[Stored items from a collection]
************

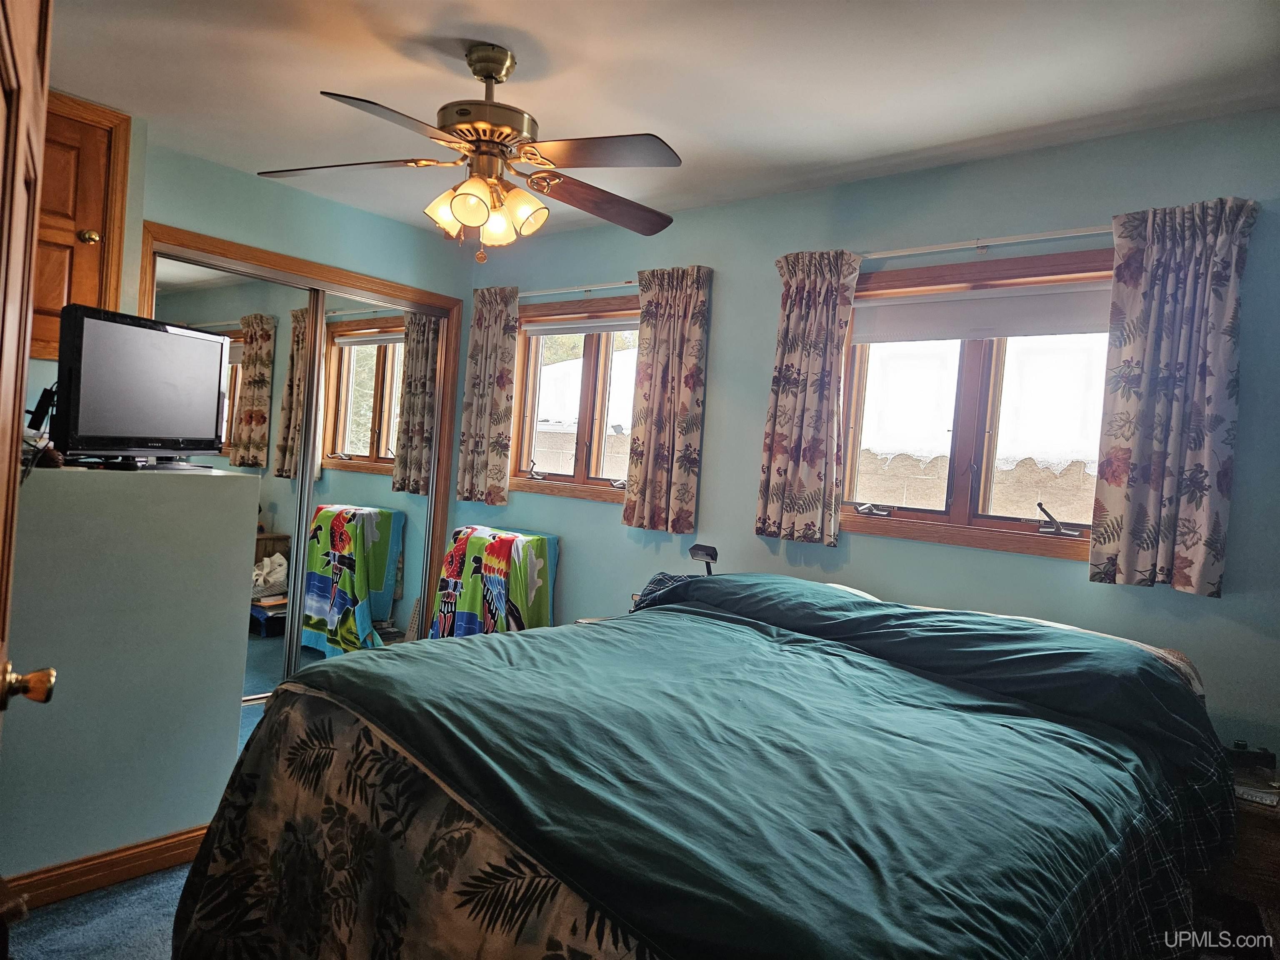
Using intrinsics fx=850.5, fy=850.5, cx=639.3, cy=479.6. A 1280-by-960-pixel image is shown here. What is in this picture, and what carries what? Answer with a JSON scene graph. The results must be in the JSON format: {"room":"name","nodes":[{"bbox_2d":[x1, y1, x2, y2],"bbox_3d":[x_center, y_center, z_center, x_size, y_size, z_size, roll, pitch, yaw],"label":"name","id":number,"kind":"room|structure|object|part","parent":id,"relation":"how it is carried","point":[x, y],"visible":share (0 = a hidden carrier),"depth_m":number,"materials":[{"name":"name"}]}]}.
{"room":"bedroom","nodes":[
{"label":"bedroom","id":0,"kind":"room"},
{"bbox_2d":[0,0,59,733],"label":"door","id":1,"kind":"structure","parent":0,"point":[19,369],"depth_m":1.16,"materials":[{"name":"brown wood"}]},
{"bbox_2d":[0,462,262,889],"bbox_3d":[-1.742,0.539,2.503,0.523,1.180,0.992,5,2,40],"label":"half wall","id":2,"kind":"structure","parent":0,"point":[216,490],"depth_m":2.40,"materials":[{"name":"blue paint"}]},
{"bbox_2d":[2,825,206,911],"bbox_3d":[-1.572,1.102,2.334,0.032,0.096,0.997,5,2,40],"label":"baseboard","id":3,"kind":"structure","parent":2,"relation":"attached to","point":[141,845],"depth_m":2.40,"materials":[{"name":"brown wood"}]},
{"bbox_2d":[49,303,231,467],"bbox_3d":[-1.496,-0.261,2.576,0.213,0.449,0.661,4,1,14],"label":"television","id":4,"kind":"object","parent":2,"relation":"on","point":[205,345],"visible":0.99,"depth_m":2.49,"materials":[{"name":"black plastic"}]},
{"bbox_2d":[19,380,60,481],"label":"cable","id":5,"kind":"object","parent":4,"relation":"hanging from","point":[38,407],"visible":0.72,"depth_m":2.29,"materials":[{"name":"black plastic"}]},
{"bbox_2d":[9,685,277,959],"bbox_3d":[-0.248,1.289,2.299,5.328,0.104,3.921,5,2,40],"label":"floor","id":6,"kind":"structure","parent":0,"point":[138,883],"depth_m":2.24,"materials":[{"name":"blue carpet"}]},
{"bbox_2d":[169,564,1238,959],"bbox_3d":[0.272,0.784,2.116,1.857,0.965,2.242,5,2,40],"label":"bed","id":7,"kind":"object","parent":6,"relation":"on","point":[849,617],"visible":0.99,"depth_m":1.62,"materials":[{"name":"teal fabric"}]},
{"bbox_2d":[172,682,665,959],"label":"bedspread","id":8,"kind":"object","parent":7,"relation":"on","point":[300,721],"visible":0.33,"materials":[{"name":"teal fabric"}]},
{"bbox_2d":[631,571,697,610],"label":"pillow","id":9,"kind":"object","parent":7,"relation":"on","point":[658,579],"visible":0.22,"depth_m":3.33,"materials":[{"name":"blue fabric"}]},
{"bbox_2d":[688,542,719,576],"bbox_3d":[0.254,0.349,3.324,0.136,0.198,0.105,5,2,40],"label":"reading lamp","id":10,"kind":"object","parent":7,"relation":"attached to","point":[701,549],"visible":0.77,"depth_m":3.29,"materials":[{"name":"black"}]},
{"bbox_2d":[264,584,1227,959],"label":"blanket","id":11,"kind":"object","parent":7,"relation":"on","point":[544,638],"visible":0.88,"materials":[{"name":"fabric"}]},
{"bbox_2d":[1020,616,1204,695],"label":"pillow","id":12,"kind":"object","parent":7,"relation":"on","point":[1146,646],"visible":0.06,"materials":[{"name":"teal fabric"}]},
{"bbox_2d":[1191,770,1279,949],"bbox_3d":[1.626,1.085,2.212,0.597,0.564,0.464,5,2,40],"label":"nightstand","id":13,"kind":"object","parent":6,"relation":"on","point":[1265,851],"visible":0.37,"depth_m":2.08,"materials":[{"name":"brown wood"}]},
{"bbox_2d":[1225,738,1278,773],"bbox_3d":[1.665,0.749,2.328,0.147,0.063,0.071,4,1,14],"label":"alarm clock","id":14,"kind":"object","parent":13,"relation":"on","point":[1254,756],"visible":0.89,"depth_m":2.31,"materials":[{"name":"black"}]},
{"bbox_2d":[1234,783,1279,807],"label":"remote control","id":15,"kind":"object","parent":13,"relation":"on","point":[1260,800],"visible":0.88,"depth_m":2.09,"materials":[{"name":"white plastic"}]},
{"bbox_2d":[27,112,481,625],"bbox_3d":[-2.024,-0.168,3.610,0.156,2.477,3.203,5,2,40],"label":"closet wall","id":16,"kind":"structure","parent":0,"point":[298,194],"depth_m":3.90,"materials":[{"name":"paint"}]},
{"bbox_2d":[30,89,130,359],"bbox_3d":[-2.146,-0.901,3.037,0.207,0.936,0.416,5,2,40],"label":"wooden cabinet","id":17,"kind":"structure","parent":16,"relation":"in","point":[59,302],"depth_m":3.10,"materials":[{"name":"brown wood"}]},
{"bbox_3d":[-2.055,-0.905,3.190,0.053,0.055,0.056,5,2,40],"label":"brass knob","id":18,"kind":"part","parent":17,"relation":"part of","materials":[{"name":"gold metal"}]},
{"bbox_2d":[132,221,469,646],"bbox_3d":[-1.654,0.044,4.243,0.165,2.100,1.684,5,2,40],"label":"closet door frame","id":19,"kind":"structure","parent":16,"relation":"attached to","point":[401,288],"depth_m":4.31,"materials":[{"name":"brown wood"}]},
{"bbox_2d":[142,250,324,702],"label":"mirrored closet door","id":20,"kind":"structure","parent":19,"relation":"in","point":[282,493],"depth_m":4.00,"materials":[{"name":"mirror"}]},
{"bbox_2d":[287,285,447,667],"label":"mirrored closet door","id":21,"kind":"structure","parent":19,"relation":"in","point":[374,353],"depth_m":4.45,"materials":[{"name":"mirror"}]},
{"bbox_2d":[428,525,559,639],"bbox_3d":[-0.729,0.668,4.264,0.623,0.799,0.439,5,2,40],"label":"blanket","id":22,"kind":"object","parent":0,"point":[459,560],"visible":0.77,"depth_m":4.13,"materials":[{"name":"multicoloured fabric"}]},
{"bbox_2d":[31,0,1279,240],"bbox_3d":[-0.402,-1.287,2.173,4.633,0.108,3.612,5,2,40],"label":"ceiling","id":23,"kind":"structure","parent":0,"point":[298,81],"depth_m":2.56,"materials":[{"name":"white paint"}]},
{"bbox_2d":[256,41,685,263],"bbox_3d":[-0.426,-0.934,2.487,1.232,0.611,1.228,4,1,-10],"label":"ceiling fan","id":24,"kind":"object","parent":23,"relation":"hanging from","point":[459,211],"visible":0.99,"depth_m":2.41,"materials":[{"name":"metal"}]},
{"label":"blade","id":25,"kind":"part","parent":24,"relation":"part of","materials":[{"name":"brown wood"}]},
{"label":"blade","id":26,"kind":"part","parent":24,"relation":"part of","materials":[{"name":"brown wood"}]},
{"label":"shade","id":27,"kind":"part","parent":24,"relation":"part of","materials":[{"name":"glass"}]},
{"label":"shade","id":28,"kind":"part","parent":24,"relation":"part of","materials":[{"name":"glass"}]},
{"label":"motor housing","id":29,"kind":"part","parent":24,"relation":"part of","materials":[{"name":"gold metal"}]},
{"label":"shade","id":30,"kind":"part","parent":24,"relation":"part of","materials":[{"name":"glass"}]},
{"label":"shade","id":31,"kind":"part","parent":24,"relation":"part of","materials":[{"name":"glass"}]},
{"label":"blade","id":32,"kind":"part","parent":24,"relation":"part of","materials":[{"name":"brown wood"}]},
{"bbox_3d":[-0.118,-0.861,2.667,0.532,0.061,0.334,3,2,-34],"label":"blade","id":33,"kind":"part","parent":24,"relation":"part of","materials":[{"name":"brown wood"}]},
{"bbox_2d":[458,108,1279,759],"bbox_3d":[0.641,0.056,3.535,4.799,2.491,0.161,5,2,40],"label":"wall","id":34,"kind":"structure","parent":0,"point":[1063,571],"depth_m":3.09,"materials":[{"name":"blue paint"}]},
{"bbox_2d":[512,295,638,503],"bbox_3d":[-0.247,-0.396,4.333,1.158,1.026,0.162,5,2,40],"label":"window","id":35,"kind":"structure","parent":34,"relation":"in","point":[563,477],"depth_m":4.39,"materials":[{"name":"brown wood"}]},
{"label":"crank handle","id":36,"kind":"part","parent":35,"relation":"part of","materials":[{"name":"silver metal"}]},
{"bbox_2d":[525,313,639,337],"bbox_3d":[-0.239,-0.802,4.392,0.960,0.087,0.050,5,2,40],"label":"roller blind","id":37,"kind":"object","parent":35,"relation":"attached to","point":[600,326],"visible":0.73,"depth_m":4.41,"materials":[{"name":"fabric"}]},
{"bbox_2d":[515,280,642,298],"bbox_3d":[-0.302,-0.951,4.264,1.520,0.047,0.105,5,2,40],"label":"curtain rod","id":38,"kind":"object","parent":34,"relation":"attached to","point":[526,294],"visible":0.64,"depth_m":4.20,"materials":[{"name":"white metal"}]},
{"bbox_2d":[455,287,520,506],"bbox_3d":[-0.815,-0.446,4.572,0.395,1.176,0.094,5,2,40],"label":"curtain","id":39,"kind":"object","parent":38,"relation":"hanging from","point":[496,334],"visible":0.95,"depth_m":4.55,"materials":[{"name":"beige fabric"}]},
{"bbox_2d":[622,266,712,534],"bbox_3d":[0.113,-0.348,3.824,0.406,1.173,0.095,5,2,40],"label":"curtain","id":40,"kind":"object","parent":38,"relation":"hanging from","point":[687,351],"visible":0.97,"depth_m":3.81,"materials":[{"name":"fabric"}]},
{"bbox_2d":[837,247,1115,561],"bbox_3d":[1.232,-0.256,3.068,1.177,1.023,0.157,5,2,40],"label":"window","id":41,"kind":"structure","parent":34,"relation":"in","point":[894,523],"depth_m":3.08,"materials":[{"name":"brown wood"}]},
{"bbox_3d":[0.915,0.115,3.346,0.145,0.060,0.094,5,2,40],"label":"crank handle","id":42,"kind":"part","parent":41,"relation":"part of","materials":[{"name":"silver metal"}]},
{"bbox_2d":[852,280,1112,343],"bbox_3d":[1.248,-0.595,3.074,1.118,0.171,0.053,5,2,40],"label":"roller blind","id":43,"kind":"object","parent":41,"relation":"attached to","point":[1016,332],"visible":0.86,"depth_m":3.05,"materials":[{"name":"white fabric"}]},
{"bbox_3d":[1.457,0.142,3.006,0.132,0.109,0.119,5,2,28],"label":"crank handle","id":44,"kind":"part","parent":41,"relation":"part of","materials":[{"name":"metal"}]},
{"bbox_2d":[860,225,1113,259],"bbox_3d":[1.215,-0.812,2.944,1.451,0.046,0.108,5,2,40],"label":"curtain rod","id":45,"kind":"object","parent":34,"relation":"attached to","point":[896,253],"visible":0.76,"depth_m":2.90,"materials":[{"name":"white metal"}]},
{"bbox_2d":[755,248,860,548],"bbox_3d":[0.645,-0.317,3.309,0.391,1.158,0.095,5,2,40],"label":"curtain","id":46,"kind":"object","parent":45,"relation":"hanging from","point":[788,375],"visible":0.98,"depth_m":3.30,"materials":[{"name":"fabric"}]},
{"bbox_2d":[1089,195,1255,597],"bbox_3d":[1.574,-0.238,2.524,0.383,1.158,0.099,5,2,40],"label":"curtain","id":47,"kind":"object","parent":45,"relation":"hanging from","point":[1201,549],"visible":0.97,"depth_m":2.52,"materials":[{"name":"fabric"}]},
{"label":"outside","id":48,"kind":"structure","parent":0,"visible":0},
{"bbox_2d":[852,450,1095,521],"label":"wall","id":49,"kind":"structure","parent":48,"point":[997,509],"depth_m":6.88,"materials":[{"name":"beige"}]}
]}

************

Count the lines above holding "silver". Give only the number.

2